Been there, but if you're managing one git repository with r10k why not manage them all?

> The IT department is quite big and has different silos (e.g VMWare team,
> Linux team, Backup team, Storage team, etc) but we (meaning the linux
> team) want to use puppet to replace workflows that beforehand went
> through different departments, e.g. to configure backup for a new
> machine, the backup team had to create a node in their backup tool and
> than give us the necessary input to generate the correct configuration
> file on the new server.
>
> Ideally I would like them to manage the data in hiera the same way as we
> do, so they can leverage the hierarchy to define defaults on a subnet
> level, host level, etc. but on the otherhand access to the single hiera
> repo would allow them to basically reconfigure everything on a server
> (like adding data for the sudo module to add custom sudo rules).

Going into creative-uses-of-hiera land, and keeping in mind that different teams can have different levels of access to individual git projects and groups, you can use the puppet environment (or another variable) to differentiate hiera levels. The git repos can be kept up to date with r10k. The individual teams don't need access to the puppetmasters, you can use an mcollective plugin or git commit hooks or some related solution to keep r10k going.

:hierarchy:
- 'r10k/%{environment}/hieradata/datacenters/%{datacenter}
- 'r10k/%{environment}/hieradata/clusters/%{cluster}

I assume in this scenario your environments would be "backup", "storage", and so on. Something broadly similar is working well enough for us, but to be perfectly frank, getting your organization on the same page is going to be the harder part of the task.

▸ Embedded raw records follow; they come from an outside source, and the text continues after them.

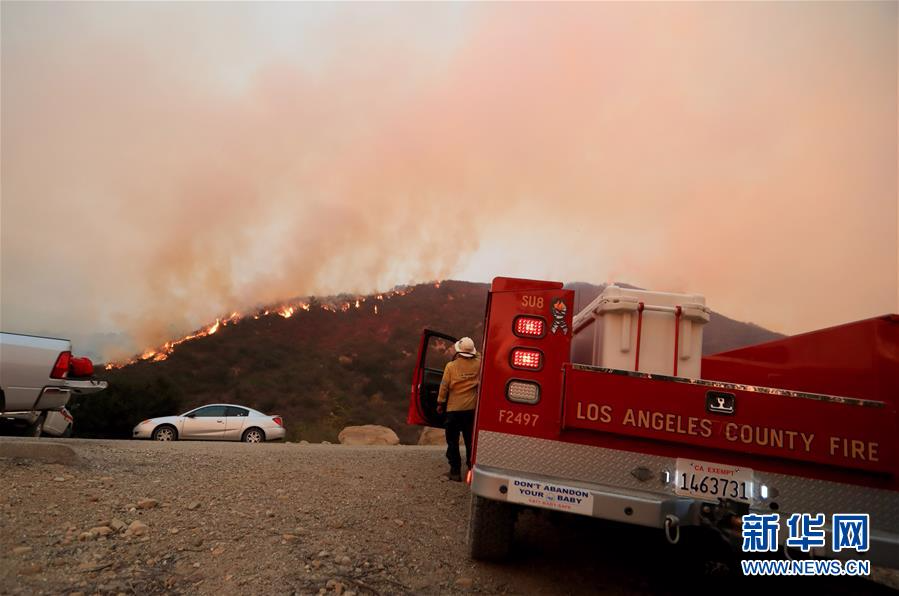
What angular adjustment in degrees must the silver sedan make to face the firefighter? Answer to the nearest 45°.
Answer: approximately 90° to its left

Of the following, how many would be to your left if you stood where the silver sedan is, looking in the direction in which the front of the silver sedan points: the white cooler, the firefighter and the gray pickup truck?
3

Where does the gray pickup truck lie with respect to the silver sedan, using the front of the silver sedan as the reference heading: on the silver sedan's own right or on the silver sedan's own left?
on the silver sedan's own left

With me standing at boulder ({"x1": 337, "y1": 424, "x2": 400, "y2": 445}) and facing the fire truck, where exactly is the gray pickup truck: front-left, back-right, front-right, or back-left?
front-right

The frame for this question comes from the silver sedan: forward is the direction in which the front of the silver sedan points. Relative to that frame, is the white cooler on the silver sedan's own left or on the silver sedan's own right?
on the silver sedan's own left

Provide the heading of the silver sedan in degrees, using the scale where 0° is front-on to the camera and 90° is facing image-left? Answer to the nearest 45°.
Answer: approximately 90°
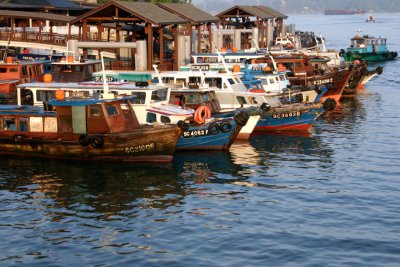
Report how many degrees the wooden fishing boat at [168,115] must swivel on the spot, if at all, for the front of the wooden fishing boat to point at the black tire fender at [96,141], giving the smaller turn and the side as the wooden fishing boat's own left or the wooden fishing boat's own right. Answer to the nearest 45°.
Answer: approximately 135° to the wooden fishing boat's own right

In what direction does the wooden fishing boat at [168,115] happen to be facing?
to the viewer's right
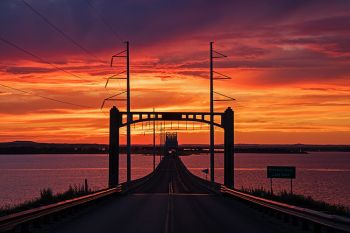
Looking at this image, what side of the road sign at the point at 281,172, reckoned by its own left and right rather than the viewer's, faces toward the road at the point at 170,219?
front

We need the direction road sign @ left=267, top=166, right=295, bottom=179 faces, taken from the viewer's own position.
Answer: facing the viewer
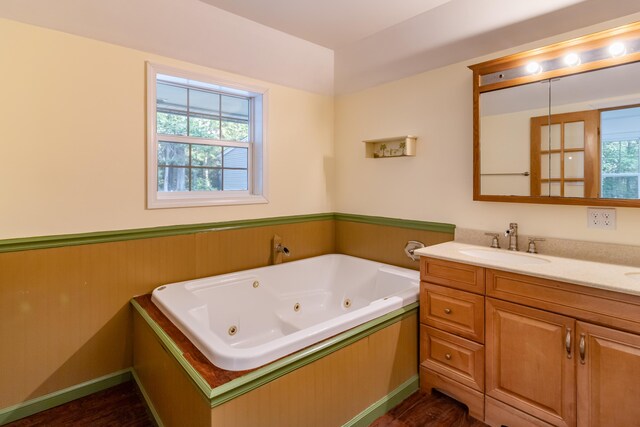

> Even though this would be tracked through git logs, a lot of my
> collegues are not comfortable with that (and might even be against
> internal regulations) so I am wondering how you manage the fact when a
> lot of different teams with different knowledge about puppet, yaml, and
> git should contribute to hiera but should only manage stuff they care
> about/are responsible for.

You should re-read those internal regulations before you attempt to change your puppetmaster internals.